작업 지시 -
아래 항목 전체를 한 줄씩 마크다운 표로 옮기되, 열 이름은 '번호'와 '내용'으로 하세요. 빈 줄은 표에 넣지 마세요.

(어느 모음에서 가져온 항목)
=======
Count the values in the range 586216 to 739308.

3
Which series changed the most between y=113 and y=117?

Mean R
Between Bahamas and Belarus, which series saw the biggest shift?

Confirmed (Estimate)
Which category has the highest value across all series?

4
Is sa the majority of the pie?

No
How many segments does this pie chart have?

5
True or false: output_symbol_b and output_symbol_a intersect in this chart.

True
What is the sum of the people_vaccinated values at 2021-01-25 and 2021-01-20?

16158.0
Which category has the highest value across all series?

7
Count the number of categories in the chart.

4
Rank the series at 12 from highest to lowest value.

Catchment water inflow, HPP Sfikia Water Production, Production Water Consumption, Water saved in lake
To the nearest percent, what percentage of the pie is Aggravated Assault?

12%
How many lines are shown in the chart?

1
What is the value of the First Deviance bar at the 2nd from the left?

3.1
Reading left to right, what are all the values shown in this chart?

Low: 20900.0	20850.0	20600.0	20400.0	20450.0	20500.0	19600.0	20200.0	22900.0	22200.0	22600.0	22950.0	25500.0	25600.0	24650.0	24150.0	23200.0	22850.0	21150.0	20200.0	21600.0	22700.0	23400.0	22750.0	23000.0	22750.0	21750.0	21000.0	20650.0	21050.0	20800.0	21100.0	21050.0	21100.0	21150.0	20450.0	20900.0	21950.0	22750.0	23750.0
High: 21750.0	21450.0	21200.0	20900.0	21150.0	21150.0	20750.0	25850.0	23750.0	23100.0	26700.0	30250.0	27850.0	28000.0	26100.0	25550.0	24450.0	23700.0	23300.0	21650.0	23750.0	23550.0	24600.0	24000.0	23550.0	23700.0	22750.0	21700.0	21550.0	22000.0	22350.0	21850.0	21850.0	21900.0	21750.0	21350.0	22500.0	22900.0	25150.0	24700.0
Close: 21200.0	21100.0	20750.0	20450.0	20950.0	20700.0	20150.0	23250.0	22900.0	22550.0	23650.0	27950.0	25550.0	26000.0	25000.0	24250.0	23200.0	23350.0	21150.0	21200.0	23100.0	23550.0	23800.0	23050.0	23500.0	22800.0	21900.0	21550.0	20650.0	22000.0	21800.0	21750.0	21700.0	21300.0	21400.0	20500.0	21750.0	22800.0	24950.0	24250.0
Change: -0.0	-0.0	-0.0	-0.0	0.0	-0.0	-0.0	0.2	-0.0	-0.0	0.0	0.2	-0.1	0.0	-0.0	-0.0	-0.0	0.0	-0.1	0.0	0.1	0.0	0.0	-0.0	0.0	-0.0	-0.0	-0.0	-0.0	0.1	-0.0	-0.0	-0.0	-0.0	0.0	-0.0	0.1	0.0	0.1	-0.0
=======
완료된 작업 -
| 번호 | 내용 |
|---|---|
| 1 | Count the values in the range 586216 to 739308. |
| 2 | 3 |
| 3 | Which series changed the most between y=113 and y=117? |
| 4 | Mean R |
| 5 | Between Bahamas and Belarus, which series saw the biggest shift? |
| 6 | Confirmed (Estimate) |
| 7 | Which category has the highest value across all series? |
| 8 | 4 |
| 9 | Is sa the majority of the pie? |
| 10 | No |
| 11 | How many segments does this pie chart have? |
| 12 | 5 |
| 13 | True or false: output_symbol_b and output_symbol_a intersect in this chart. |
| 14 | True |
| 15 | What is the sum of the people_vaccinated values at 2021-01-25 and 2021-01-20? |
| 16 | 16158.0 |
| 17 | Which category has the highest value across all series? |
| 18 | 7 |
| 19 | Count the number of categories in the chart. |
| 20 | 4 |
| 21 | Rank the series at 12 from highest to lowest value. |
| 22 | Catchment water inflow, HPP Sfikia Water Production, Production Water Consumption, Water saved in lake |
| 23 | To the nearest percent, what percentage of the pie is Aggravated Assault? |
| 24 | 12% |
| 25 | How many lines are shown in the chart? |
| 26 | 1 |
| 27 | What is the value of the First Deviance bar at the 2nd from the left? |
| 28 | 3.1 |
| 29 | Reading left to right, what are all the values shown in this chart? |
| 30 | Low: 20900.0	20850.0	20600.0	20400.0	20450.0	20500.0	19600.0	20200.0	22900.0	22200.0	22600.0	22950.0	25500.0	25600.0	24650.0	24150.0	23200.0	22850.0	21150.0	20200.0	21600.0	22700.0	23400.0	22750.0	23000.0	22750.0	21750.0	21000.0	20650.0	21050.0	20800.0	21100.0	21050.0	21100.0	21150.0	20450.0	20900.0	21950.0	22750.0	23750.0 |
| 31 | High: 21750.0	21450.0	21200.0	20900.0	21150.0	21150.0	20750.0	25850.0	23750.0	23100.0	26700.0	30250.0	27850.0	28000.0	26100.0	25550.0	24450.0	23700.0	23300.0	21650.0	23750.0	23550.0	24600.0	24000.0	23550.0	23700.0	22750.0	21700.0	21550.0	22000.0	22350.0	21850.0	21850.0	21900.0	21750.0	21350.0	22500.0	22900.0	25150.0	24700.0 |
| 32 | Close: 21200.0	21100.0	20750.0	20450.0	20950.0	20700.0	20150.0	23250.0	22900.0	22550.0	23650.0	27950.0	25550.0	26000.0	25000.0	24250.0	23200.0	23350.0	21150.0	21200.0	23100.0	23550.0	23800.0	23050.0	23500.0	22800.0	21900.0	21550.0	20650.0	22000.0	21800.0	21750.0	21700.0	21300.0	21400.0	20500.0	21750.0	22800.0	24950.0	24250.0 |
| 33 | Change: -0.0	-0.0	-0.0	-0.0	0.0	-0.0	-0.0	0.2	-0.0	-0.0	0.0	0.2	-0.1	0.0	-0.0	-0.0	-0.0	0.0	-0.1	0.0	0.1	0.0	0.0	-0.0	0.0	-0.0	-0.0	-0.0	-0.0	0.1	-0.0	-0.0	-0.0	-0.0	0.0	-0.0	0.1	0.0	0.1	-0.0 |